Photography at 75mph

We’ve all seen it: your friend takes a plane ride over some scenic area, then posts 39 photos from the plane. That’s right, 39 photos of the plane’s wing, with the only difference in each being the cloud formation. Long road trips have the potential for this same situation: 39 photos of the road, the dotted white line, and some “interesting” element off in the distance.

But there’s not a lot to do when you’re driving half way across the country, just you and two dogs. I had books on tape, my iPod and music CDs, but my mind was still getting bored. Plus, I was wondering what I could have to show and blog about from the three-day drive. There’s the challenge — what pictures can you make while driving at 75 miles per hour?

It was fun and challenging — and, of course, a bit dangerous.
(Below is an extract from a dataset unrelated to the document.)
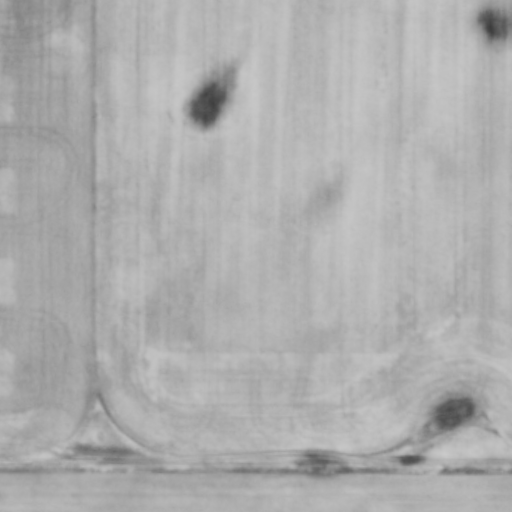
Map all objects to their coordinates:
road: (255, 455)
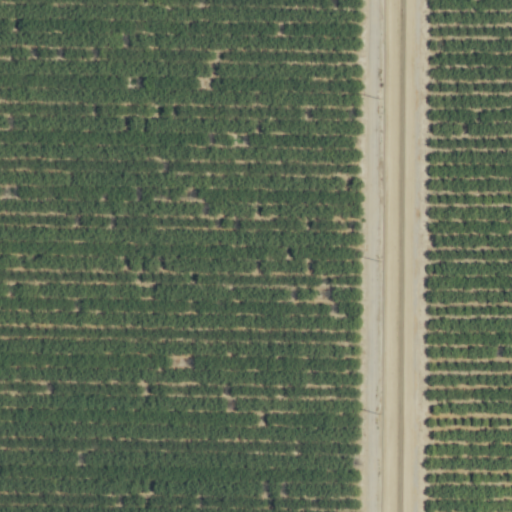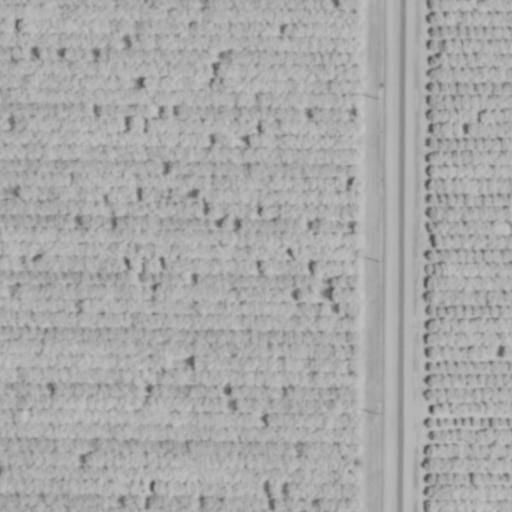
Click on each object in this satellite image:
crop: (256, 256)
road: (381, 256)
Texting, using the phone, eating, taking pictures — all of them fall into the same category: Driving While Stupid.

Ignoring that little fact, I went for the challenge. Of course, at 75mph I missed a lot of neat moments because they come up on you so quickly. But hopefully you’ll find a shot or two here that you like.
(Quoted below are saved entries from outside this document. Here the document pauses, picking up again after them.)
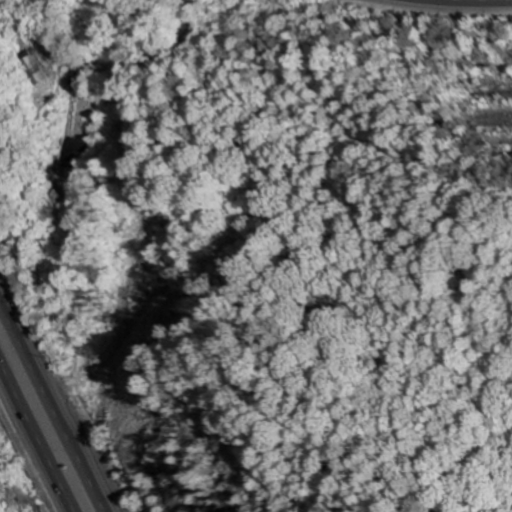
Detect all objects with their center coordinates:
road: (467, 2)
building: (33, 68)
road: (105, 68)
railway: (277, 113)
road: (53, 403)
road: (35, 440)
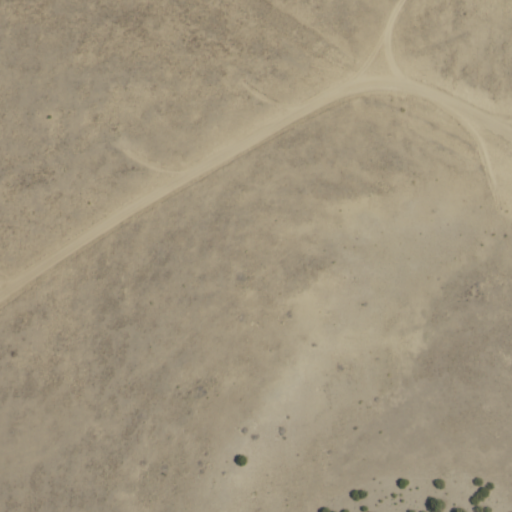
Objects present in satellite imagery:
road: (245, 102)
Beyond the obvious one, here are some of the challenges of shooting while driving:
• Try to shoot through an open window, for fewer obstructions.
• Vary your shots — don’t always shoot through the windshield.
• Use a telephoto zoom lens. It’s effective for closers shots and for overalls/scenics.
• Avoid shooting through a tinted window, if possible.
• Keep your windshield as clean as you can. Bug guts make for ugly spots in your images.
• You can’t critically control most things: framing, telephone poles, timing.
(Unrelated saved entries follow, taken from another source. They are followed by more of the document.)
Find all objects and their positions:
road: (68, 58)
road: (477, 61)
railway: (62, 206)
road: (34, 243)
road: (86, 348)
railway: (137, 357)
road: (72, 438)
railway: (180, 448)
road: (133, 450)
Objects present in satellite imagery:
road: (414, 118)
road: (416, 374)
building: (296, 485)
Without further ado, the view from Interstate 40.

Just so beautiful.

A rural scene in Oklahoma.


There's a lot of big sky country in these United States. Oklahoma.

Getting scenes like this is tough because objects closer to the road go past you at a fast speed than things in the distance.

Love the old car, too bad about that telephone pole.

mountain storm

I think I drove into this storm, which was thankfully brief. In Albuquerque.

storage bin

I have no idea what this is, I've never seen a building of this shape before. West of Albuquerque, near Arizona.


We hit the road early out of Albuquerque, so the morning light on the red earth was beautiful. The only thing interrupting the view was, of course, a casino (left).

rock formation

I love the red rocks and earth of the Southwest. West of Albuquerque.

One of the fun things of doing this is that you don't always see all the details of the seen. Trains are signs of the Old West, so it's funny to see Hyundai box cars in this scene. In Arizona, east of Flagstaff.


7 responses to “Photography at 75mph

  1. I love this game. Each time I drive back to Denver, my 20D sits shotgun. Here’s my favorite:


    Great shots!

  2. You have a wonderful eye for photography. Always enjoy your pictures thanks for sharing!

  3. I’ve traveled that I-40 corridor many times… by train.

    Taking picture aboard an Amtrak passenger train can be difficult with their windows. Usually dirty, sometimes even scratched.

    I have to put my camera as close to the window as I can to try and aim through where blemishes are few, and to avoid picking up the camera’s reflection.

    Also I am limited to one direction to photograph, unless I am downstairs where the entrances are and can aim in the other direction.

    If I’m fortunate to have access to the rear of the the train I can at least shoot backwards. But no matter what, never ever forward.

    Gallup to Burlington

  4. As a fellow interstate traveller, I have to express my appreciation. You really captured a lot of the essence of big and rural spaces in America. Love it. Though, with my trip, I was headed in the other direction (towards Georgia) so my views were less desert, more Appalachian.

  5. Neat photos, Karen! How’d the pups do on the long car ride?

  6. pseudoscholar

    Thanks for the comments everyone. Tony, I love that shot, I can see why it’s a favorite.

  7. pseudoscholar

    Elle, they were great. The second day was the easiest — they slept most of the day. The hard part is that it’s so freakin’ hot. By midday the asphalt is too hot for their feet. They’re getting along great with my mom, too.